(GIVEN TEXT):
Vulcan Video recently became world famous thanks to the US TV host Jimmy Kimmel and Matthew McConaughey, who teamed up to make an ad for the store as part of Kimmel’s late-night talk show. The result is ramshackle and very funny, but most viewers will be left doing a double-take: “Wait, video shops are still doing business?” Despite the ubiquity of online streaming services such as Netflix or iTunes, the answer is yes. But Bryan and Kristen aren’t the only ones who care about the future of VHS.
Nine years after the last major Hollywood release on the format – David Cronenberg’s A History Of Violence back in 2006 – a movement to protect and preserve the obsolete format has begun. Take Yale University, which in March added a collection of 2,700 tapes to its library, to stand alongside Egyptian papyri and Lewis & Clarke expedition papers.

(SOURCE DATA):

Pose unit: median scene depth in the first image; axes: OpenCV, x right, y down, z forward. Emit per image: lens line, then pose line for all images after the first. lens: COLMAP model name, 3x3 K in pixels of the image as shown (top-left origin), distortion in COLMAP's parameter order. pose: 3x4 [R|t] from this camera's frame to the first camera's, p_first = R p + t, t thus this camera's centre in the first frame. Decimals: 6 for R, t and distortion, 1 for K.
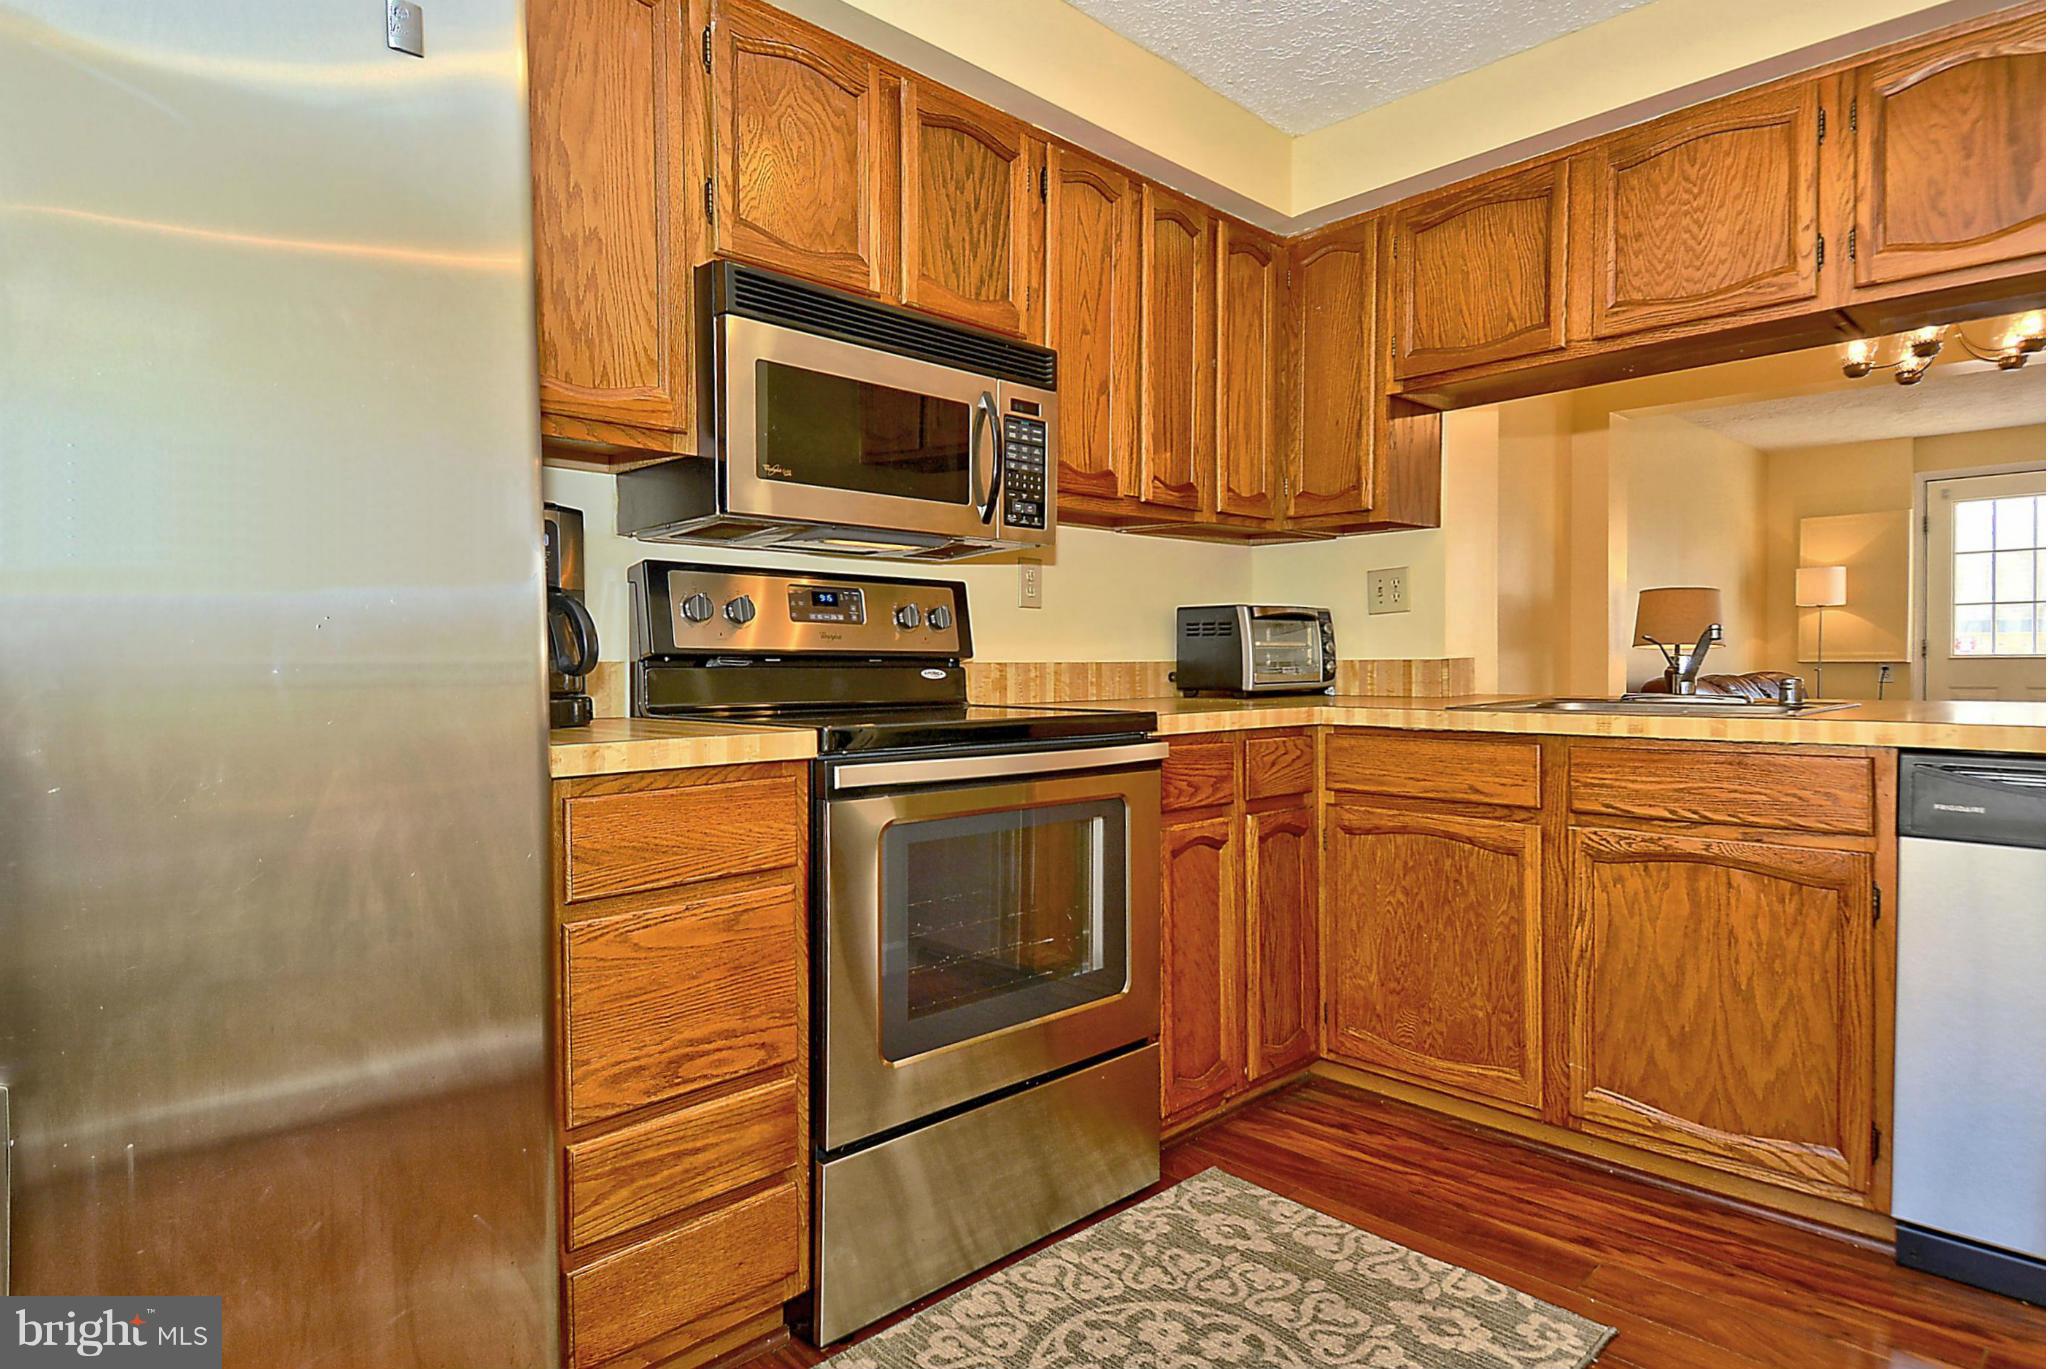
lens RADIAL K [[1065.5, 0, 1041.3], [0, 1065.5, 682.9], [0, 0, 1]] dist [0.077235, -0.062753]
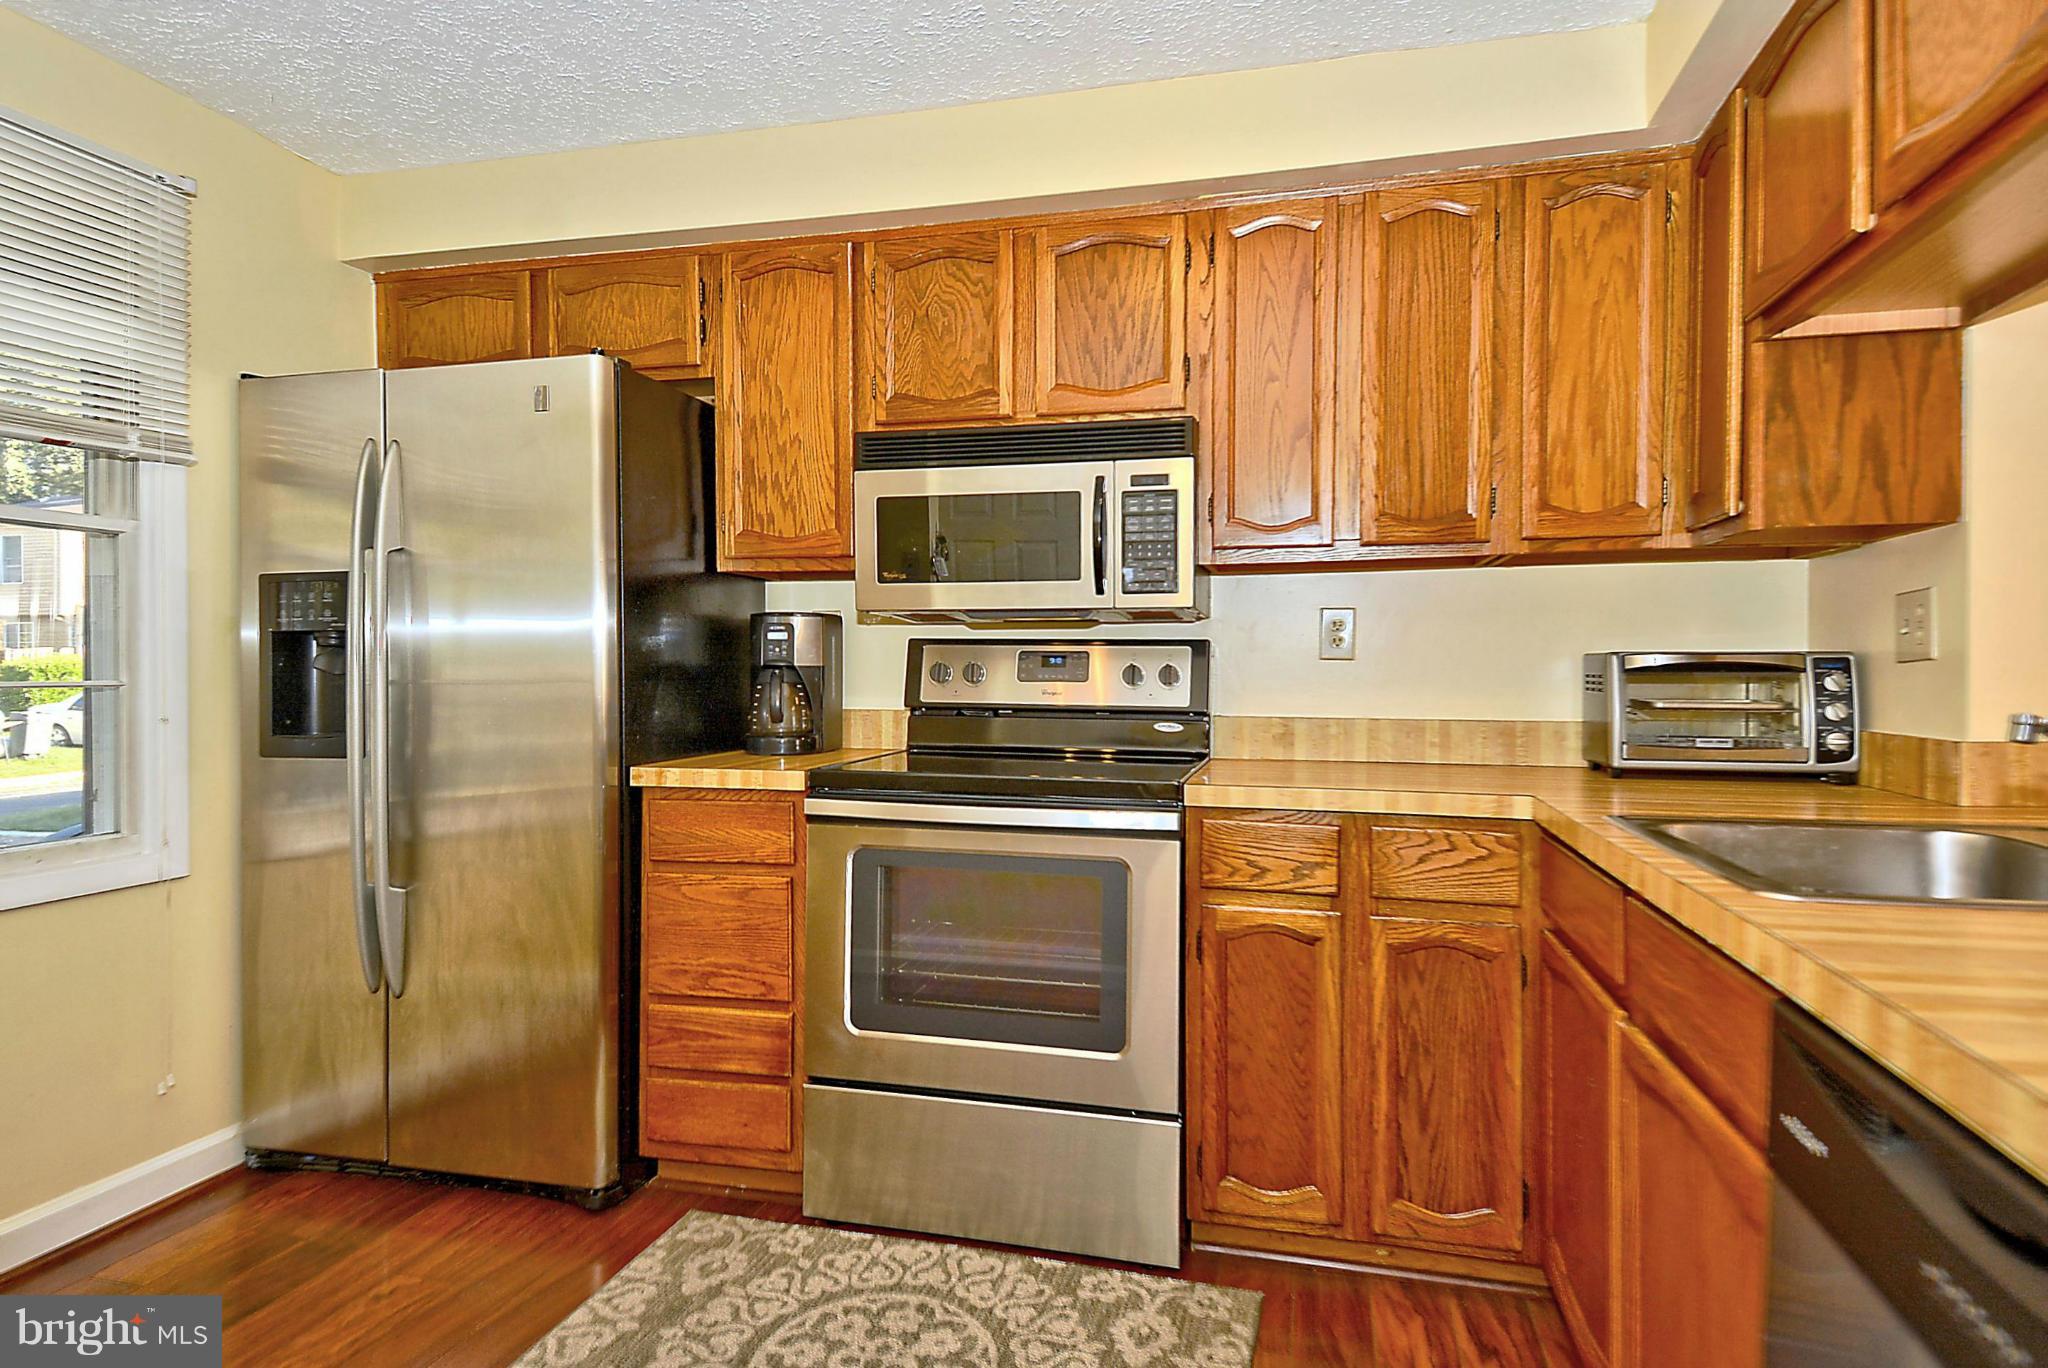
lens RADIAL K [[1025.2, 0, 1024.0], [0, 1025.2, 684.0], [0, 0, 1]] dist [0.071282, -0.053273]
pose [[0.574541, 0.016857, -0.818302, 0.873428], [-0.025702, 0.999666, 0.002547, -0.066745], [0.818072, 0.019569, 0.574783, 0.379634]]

(USING THE INFORMATION):
[A] Give every person whose first and last names both appear in the text about VHS tapes and video shops.
[B] Carry the text about VHS tapes and video shops forward with a new paragraph that starts after its final sentence.

(TASK-BY-TASK ANSWERS):
[A] Jimmy Kimmel, Matthew McConaughey, David Cronenberg

[B]
Josh Johnson, director of Rewind This!, a documentary about VHS collection and preservation, is delighted by the move. “It’s a small step, but it’s really the first time we’ve seen a step like this taken by an established and respectable organisation. There is no organised archival effort for preserving this material. In most cases, it’s not being done at all. My hope is that the news will motivate other universities and other organisations to do the same thing.”
Seven years after the last stand-alone video cassette recorders rolled off the production line, there is a growing realisation that the wholesale move from VHS to DVD left behind not only a wealth of films that were never transferred over but an entire culture and time period. It was VHS, after all, that first democratised film viewing and made it widely accessible.
Whole genres sprang up in this newly fertile world, from the cheaply made “video nasties” that caused a moral panic in the Eighties to the straight-to-video action movies and sequels that launched some A-list careers – including McConaughey’s – and many more Z-list ones.
But VHS protection goes beyond that. As Johnson points out, “We may not have the perspective right now to know what is worthy of preservation. Something like a training video for a fast-food corporation may seem completely without value but it could be an important way to analyse who we are and how we perceived ourselves as a culture at a particular time. So it’s imperative that we don’t treat videotape as garbage, because if we do a piece of our shared history is going to vanish.”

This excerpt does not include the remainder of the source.